▶ _Set problem 1_: Report every line in the rows below that contains the string "derivedFrom". Copy each such line in full.

▶ _Page excerpt_:
>>>

FROM READERS.

What Will Wind Turbines Do to Migrating Birds?

I was very disturbed to read in "Energy for a New Century (March/April) that Christopher Flavin is advocating wind power and, by association, "giant wind firms," without considering the ecological damage these operations cause. A wind farm in California has killed thousands of birds, primarily Golden Eagles and hawks, which depend on the same air currents for their migrations that are used by the wind farms for generating electricity. At the very least, the situating of a wind farm needs to take unintended ecological consequences into account.

HERBERT CURL, JR.

Science Advisor

Seattle Audubon Society

Christopher Flavin responds: Indeed, many U.S. wind power projects in the late 1970s and early 1980s were planned and constructed with little consideration of the potential effects on birds--sometimes with tragic results. But it's worth noting that no major bird fatalities have been identified with the wind farms built over the last decade. This is due in part to the cooperative efforts of environmental groups, wind power developers, and other stakeholders to develop systematic ways of assessing the potential avian impacts of proposed sites (see www.nationalwind.org).

<<<

▶ _Set problem 2_: Print the part of the wind turbine text above from "What Will Wind" to "HERBERT CURL, JR.", word for word.

(Stored records)

>>>

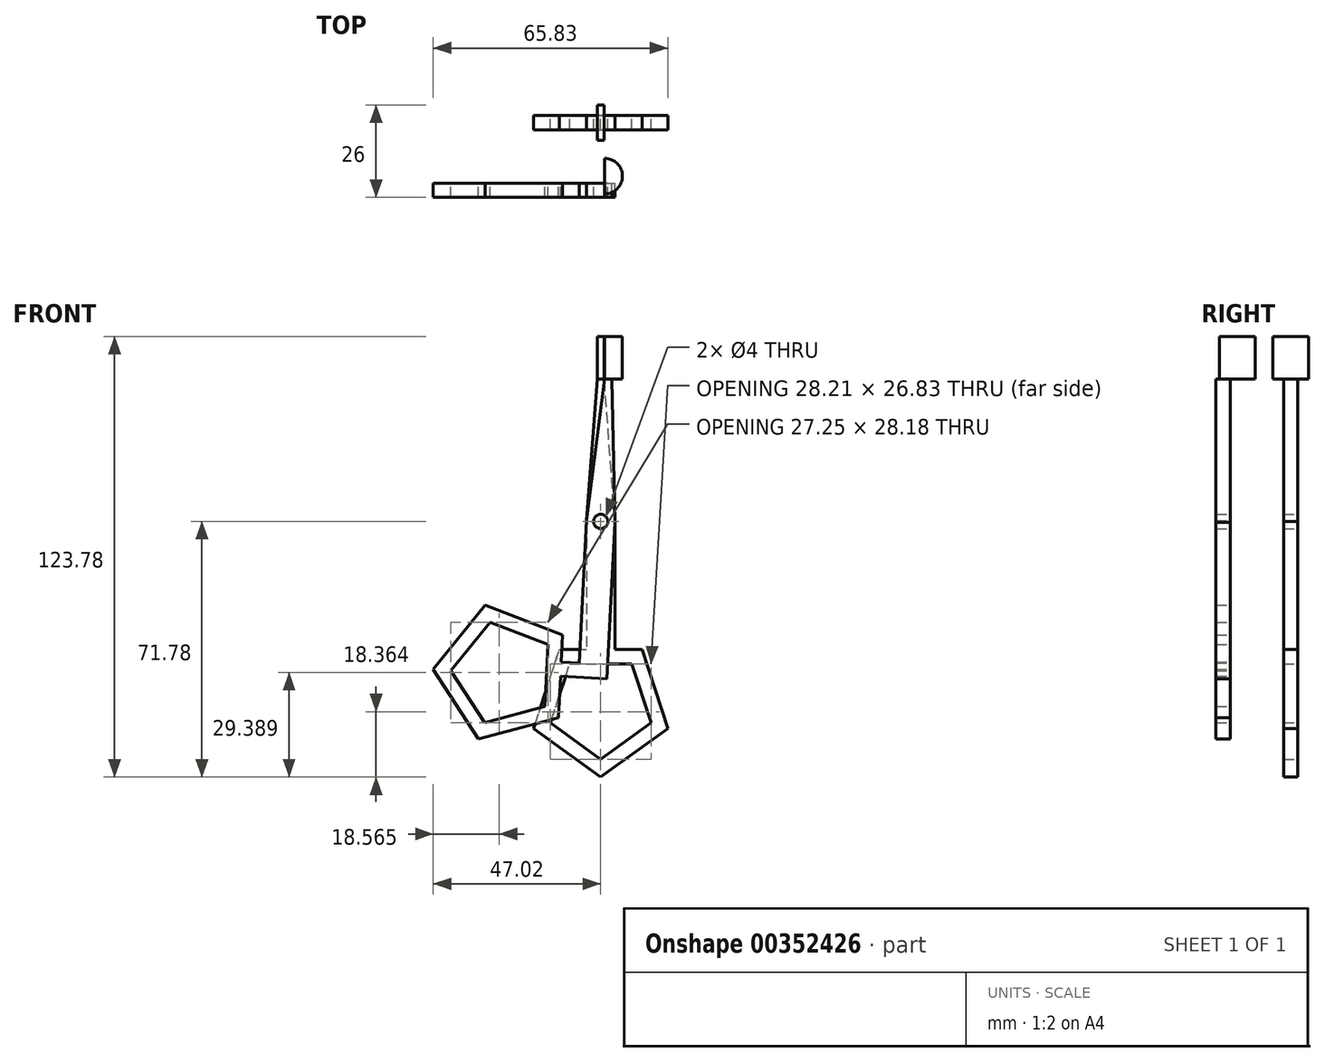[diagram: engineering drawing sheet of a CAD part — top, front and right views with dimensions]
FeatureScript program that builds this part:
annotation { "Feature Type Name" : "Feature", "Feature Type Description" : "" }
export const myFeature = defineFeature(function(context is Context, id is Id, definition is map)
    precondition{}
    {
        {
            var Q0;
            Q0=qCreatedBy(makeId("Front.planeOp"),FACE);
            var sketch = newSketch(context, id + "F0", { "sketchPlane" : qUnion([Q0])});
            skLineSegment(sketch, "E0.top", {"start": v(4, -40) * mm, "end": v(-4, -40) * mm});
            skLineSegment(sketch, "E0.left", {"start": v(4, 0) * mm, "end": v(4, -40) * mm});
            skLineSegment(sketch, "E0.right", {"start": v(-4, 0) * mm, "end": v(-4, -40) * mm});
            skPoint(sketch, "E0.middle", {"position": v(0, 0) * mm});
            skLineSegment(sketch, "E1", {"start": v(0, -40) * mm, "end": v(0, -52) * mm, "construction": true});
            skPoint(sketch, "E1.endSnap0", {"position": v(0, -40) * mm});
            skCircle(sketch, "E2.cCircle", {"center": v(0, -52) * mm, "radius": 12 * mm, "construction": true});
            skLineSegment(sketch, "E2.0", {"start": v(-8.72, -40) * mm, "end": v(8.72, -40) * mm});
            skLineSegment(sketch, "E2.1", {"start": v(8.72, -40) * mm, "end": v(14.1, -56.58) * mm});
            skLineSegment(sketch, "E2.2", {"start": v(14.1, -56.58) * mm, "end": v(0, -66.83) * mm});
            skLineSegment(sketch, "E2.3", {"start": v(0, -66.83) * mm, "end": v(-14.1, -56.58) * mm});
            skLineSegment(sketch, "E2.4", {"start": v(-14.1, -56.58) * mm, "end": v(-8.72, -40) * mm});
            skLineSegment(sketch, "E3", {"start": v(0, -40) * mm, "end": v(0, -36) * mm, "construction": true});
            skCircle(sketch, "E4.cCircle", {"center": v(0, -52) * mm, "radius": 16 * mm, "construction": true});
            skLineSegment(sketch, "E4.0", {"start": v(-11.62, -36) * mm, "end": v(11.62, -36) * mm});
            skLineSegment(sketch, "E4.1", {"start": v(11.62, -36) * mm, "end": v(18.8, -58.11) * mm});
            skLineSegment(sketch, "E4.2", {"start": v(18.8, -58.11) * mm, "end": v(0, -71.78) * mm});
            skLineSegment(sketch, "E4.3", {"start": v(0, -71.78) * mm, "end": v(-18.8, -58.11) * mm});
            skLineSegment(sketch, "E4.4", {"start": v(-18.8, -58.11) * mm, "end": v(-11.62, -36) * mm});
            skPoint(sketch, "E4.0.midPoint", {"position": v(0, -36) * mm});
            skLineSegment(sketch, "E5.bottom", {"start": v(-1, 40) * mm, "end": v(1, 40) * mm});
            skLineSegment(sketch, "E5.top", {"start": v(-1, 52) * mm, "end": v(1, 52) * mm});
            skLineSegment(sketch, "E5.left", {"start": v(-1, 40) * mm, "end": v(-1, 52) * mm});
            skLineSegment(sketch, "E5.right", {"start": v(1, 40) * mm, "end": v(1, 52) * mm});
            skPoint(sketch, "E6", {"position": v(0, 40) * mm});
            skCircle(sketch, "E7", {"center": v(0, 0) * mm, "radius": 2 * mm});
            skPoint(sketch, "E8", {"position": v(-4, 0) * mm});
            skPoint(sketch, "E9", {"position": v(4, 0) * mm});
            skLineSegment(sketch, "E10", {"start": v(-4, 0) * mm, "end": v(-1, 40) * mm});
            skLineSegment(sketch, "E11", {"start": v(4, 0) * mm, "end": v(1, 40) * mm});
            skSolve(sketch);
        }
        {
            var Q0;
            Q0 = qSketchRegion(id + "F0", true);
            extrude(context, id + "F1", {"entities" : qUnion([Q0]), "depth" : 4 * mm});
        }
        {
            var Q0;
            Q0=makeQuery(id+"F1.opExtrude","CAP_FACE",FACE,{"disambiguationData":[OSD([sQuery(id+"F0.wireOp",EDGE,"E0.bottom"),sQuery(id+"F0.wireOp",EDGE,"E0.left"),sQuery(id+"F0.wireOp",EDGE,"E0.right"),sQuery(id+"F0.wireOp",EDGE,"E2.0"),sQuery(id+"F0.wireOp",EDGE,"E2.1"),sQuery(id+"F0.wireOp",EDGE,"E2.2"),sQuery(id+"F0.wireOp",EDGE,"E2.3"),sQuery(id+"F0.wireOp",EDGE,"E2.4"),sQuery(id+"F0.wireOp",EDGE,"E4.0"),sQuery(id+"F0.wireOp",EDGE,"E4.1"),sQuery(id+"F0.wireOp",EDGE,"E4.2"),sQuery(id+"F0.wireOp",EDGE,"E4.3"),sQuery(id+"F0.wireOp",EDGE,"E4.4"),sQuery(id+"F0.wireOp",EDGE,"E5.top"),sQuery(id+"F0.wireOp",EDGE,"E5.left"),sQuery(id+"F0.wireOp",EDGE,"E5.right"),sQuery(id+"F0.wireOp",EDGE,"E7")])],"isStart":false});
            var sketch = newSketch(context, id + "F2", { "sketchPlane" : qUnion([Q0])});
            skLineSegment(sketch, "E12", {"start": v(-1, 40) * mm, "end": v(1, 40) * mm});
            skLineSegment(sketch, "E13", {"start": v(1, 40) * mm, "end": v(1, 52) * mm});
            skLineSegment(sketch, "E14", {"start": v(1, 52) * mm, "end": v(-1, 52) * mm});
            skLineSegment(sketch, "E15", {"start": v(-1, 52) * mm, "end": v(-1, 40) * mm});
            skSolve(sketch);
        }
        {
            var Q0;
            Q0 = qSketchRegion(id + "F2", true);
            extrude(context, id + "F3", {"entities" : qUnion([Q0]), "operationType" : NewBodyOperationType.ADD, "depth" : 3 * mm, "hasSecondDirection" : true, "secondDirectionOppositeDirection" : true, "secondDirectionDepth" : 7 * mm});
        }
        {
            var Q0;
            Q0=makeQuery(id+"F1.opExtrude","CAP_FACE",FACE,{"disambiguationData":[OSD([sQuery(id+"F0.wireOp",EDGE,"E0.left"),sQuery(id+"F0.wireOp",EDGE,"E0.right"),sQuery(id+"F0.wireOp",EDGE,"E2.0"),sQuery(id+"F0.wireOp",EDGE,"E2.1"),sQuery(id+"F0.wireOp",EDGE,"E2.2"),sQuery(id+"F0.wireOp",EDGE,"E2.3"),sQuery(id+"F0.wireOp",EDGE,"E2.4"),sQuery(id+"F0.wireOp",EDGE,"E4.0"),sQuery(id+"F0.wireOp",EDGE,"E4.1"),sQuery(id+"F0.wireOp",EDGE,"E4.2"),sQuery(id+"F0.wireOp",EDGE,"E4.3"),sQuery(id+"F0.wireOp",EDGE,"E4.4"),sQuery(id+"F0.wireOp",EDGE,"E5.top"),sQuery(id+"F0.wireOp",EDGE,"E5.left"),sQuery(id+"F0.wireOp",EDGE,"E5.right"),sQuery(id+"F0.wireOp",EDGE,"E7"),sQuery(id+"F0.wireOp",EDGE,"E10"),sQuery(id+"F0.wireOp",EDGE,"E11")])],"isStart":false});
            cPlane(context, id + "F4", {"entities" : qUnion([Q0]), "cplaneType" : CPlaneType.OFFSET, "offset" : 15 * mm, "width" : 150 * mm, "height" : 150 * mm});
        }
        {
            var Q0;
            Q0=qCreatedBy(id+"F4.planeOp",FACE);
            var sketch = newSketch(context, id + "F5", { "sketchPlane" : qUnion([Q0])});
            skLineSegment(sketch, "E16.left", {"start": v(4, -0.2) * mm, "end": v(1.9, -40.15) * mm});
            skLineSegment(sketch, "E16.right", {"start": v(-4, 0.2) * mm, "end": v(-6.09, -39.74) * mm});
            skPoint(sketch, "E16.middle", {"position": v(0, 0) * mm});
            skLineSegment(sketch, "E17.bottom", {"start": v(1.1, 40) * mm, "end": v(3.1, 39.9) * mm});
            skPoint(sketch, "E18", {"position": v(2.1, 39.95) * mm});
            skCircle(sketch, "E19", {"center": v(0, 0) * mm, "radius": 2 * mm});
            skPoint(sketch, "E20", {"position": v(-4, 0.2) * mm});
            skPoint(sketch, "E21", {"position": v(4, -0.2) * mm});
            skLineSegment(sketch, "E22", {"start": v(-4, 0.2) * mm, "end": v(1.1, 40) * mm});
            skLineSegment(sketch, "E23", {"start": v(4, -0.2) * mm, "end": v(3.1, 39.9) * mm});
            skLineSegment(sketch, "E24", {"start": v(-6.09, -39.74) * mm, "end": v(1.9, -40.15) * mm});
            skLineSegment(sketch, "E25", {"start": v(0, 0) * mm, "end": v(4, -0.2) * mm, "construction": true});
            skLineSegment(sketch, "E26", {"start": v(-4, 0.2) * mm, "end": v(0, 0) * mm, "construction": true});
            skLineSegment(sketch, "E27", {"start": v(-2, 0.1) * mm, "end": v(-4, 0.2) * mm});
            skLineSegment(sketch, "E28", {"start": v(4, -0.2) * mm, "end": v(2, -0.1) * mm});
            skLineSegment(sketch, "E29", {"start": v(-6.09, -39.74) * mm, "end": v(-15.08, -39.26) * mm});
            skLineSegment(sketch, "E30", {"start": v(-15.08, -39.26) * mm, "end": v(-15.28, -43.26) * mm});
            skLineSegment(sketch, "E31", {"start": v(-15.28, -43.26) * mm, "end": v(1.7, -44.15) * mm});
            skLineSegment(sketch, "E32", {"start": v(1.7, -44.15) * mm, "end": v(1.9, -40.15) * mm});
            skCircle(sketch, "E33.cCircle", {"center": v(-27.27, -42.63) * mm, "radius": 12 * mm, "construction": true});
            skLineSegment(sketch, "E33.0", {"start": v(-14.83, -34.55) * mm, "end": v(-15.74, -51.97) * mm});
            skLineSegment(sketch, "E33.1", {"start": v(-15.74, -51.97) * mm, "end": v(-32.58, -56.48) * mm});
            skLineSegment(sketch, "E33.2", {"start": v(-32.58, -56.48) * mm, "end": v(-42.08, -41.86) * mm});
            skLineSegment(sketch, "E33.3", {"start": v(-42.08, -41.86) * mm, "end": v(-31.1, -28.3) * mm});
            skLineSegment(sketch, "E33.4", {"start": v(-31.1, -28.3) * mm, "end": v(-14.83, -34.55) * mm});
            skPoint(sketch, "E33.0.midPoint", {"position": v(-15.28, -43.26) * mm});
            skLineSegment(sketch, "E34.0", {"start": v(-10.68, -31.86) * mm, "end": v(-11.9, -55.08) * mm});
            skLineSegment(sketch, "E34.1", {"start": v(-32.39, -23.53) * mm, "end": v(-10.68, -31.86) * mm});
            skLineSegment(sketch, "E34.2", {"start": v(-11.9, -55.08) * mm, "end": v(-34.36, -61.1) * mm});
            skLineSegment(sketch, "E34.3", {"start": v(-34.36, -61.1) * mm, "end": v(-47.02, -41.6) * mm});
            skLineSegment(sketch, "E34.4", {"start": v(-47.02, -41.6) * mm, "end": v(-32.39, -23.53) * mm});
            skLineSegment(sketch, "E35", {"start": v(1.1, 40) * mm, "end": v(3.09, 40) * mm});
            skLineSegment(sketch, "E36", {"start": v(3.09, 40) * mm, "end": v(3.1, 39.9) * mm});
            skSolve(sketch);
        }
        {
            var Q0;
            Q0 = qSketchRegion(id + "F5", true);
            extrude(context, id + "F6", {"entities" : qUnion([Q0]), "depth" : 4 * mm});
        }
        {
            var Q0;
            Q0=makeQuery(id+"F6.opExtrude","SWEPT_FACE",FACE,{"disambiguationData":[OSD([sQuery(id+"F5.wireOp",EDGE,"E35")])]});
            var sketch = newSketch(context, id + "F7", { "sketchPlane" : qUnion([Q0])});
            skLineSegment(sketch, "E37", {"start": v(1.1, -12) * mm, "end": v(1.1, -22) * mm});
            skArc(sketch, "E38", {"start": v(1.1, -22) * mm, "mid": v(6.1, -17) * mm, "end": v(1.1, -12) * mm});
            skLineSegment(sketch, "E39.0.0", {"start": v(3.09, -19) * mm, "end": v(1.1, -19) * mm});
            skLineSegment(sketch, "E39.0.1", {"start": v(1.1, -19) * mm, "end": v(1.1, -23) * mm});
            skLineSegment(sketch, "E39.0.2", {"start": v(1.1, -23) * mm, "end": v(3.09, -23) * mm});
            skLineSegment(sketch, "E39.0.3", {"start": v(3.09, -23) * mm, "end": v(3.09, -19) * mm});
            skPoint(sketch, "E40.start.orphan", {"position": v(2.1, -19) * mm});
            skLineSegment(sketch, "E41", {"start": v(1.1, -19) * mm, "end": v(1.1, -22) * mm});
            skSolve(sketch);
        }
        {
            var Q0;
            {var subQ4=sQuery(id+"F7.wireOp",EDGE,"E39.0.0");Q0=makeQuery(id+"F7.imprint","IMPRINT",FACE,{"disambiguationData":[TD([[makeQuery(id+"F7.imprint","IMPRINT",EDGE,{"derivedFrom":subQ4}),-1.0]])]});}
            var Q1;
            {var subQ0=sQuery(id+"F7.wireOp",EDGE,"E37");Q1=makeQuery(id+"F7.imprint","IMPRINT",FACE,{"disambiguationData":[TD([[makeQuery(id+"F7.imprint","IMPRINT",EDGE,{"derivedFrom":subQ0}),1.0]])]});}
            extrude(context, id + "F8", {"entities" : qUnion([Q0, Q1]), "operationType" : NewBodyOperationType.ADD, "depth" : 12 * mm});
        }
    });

<<<

▶ _Result 1_:
            {var subQ4=sQuery(id+"F7.wireOp",EDGE,"E39.0.0");Q0=makeQuery(id+"F7.imprint","IMPRINT",FACE,{"disambiguationData":[TD([[makeQuery(id+"F7.imprint","IMPRINT",EDGE,{"derivedFrom":subQ4}),-1.0]])]});}
            {var subQ0=sQuery(id+"F7.wireOp",EDGE,"E37");Q1=makeQuery(id+"F7.imprint","IMPRINT",FACE,{"disambiguationData":[TD([[makeQuery(id+"F7.imprint","IMPRINT",EDGE,{"derivedFrom":subQ0}),1.0]])]});}

▶ _Result 2_:
What Will Wind Turbines Do to Migrating Birds?

I was very disturbed to read in "Energy for a New Century (March/April) that Christopher Flavin is advocating wind power and, by association, "giant wind firms," without considering the ecological damage these operations cause. A wind farm in California has killed thousands of birds, primarily Golden Eagles and hawks, which depend on the same air currents for their migrations that are used by the wind farms for generating electricity. At the very least, the situating of a wind farm needs to take unintended ecological consequences into account.

HERBERT CURL, JR.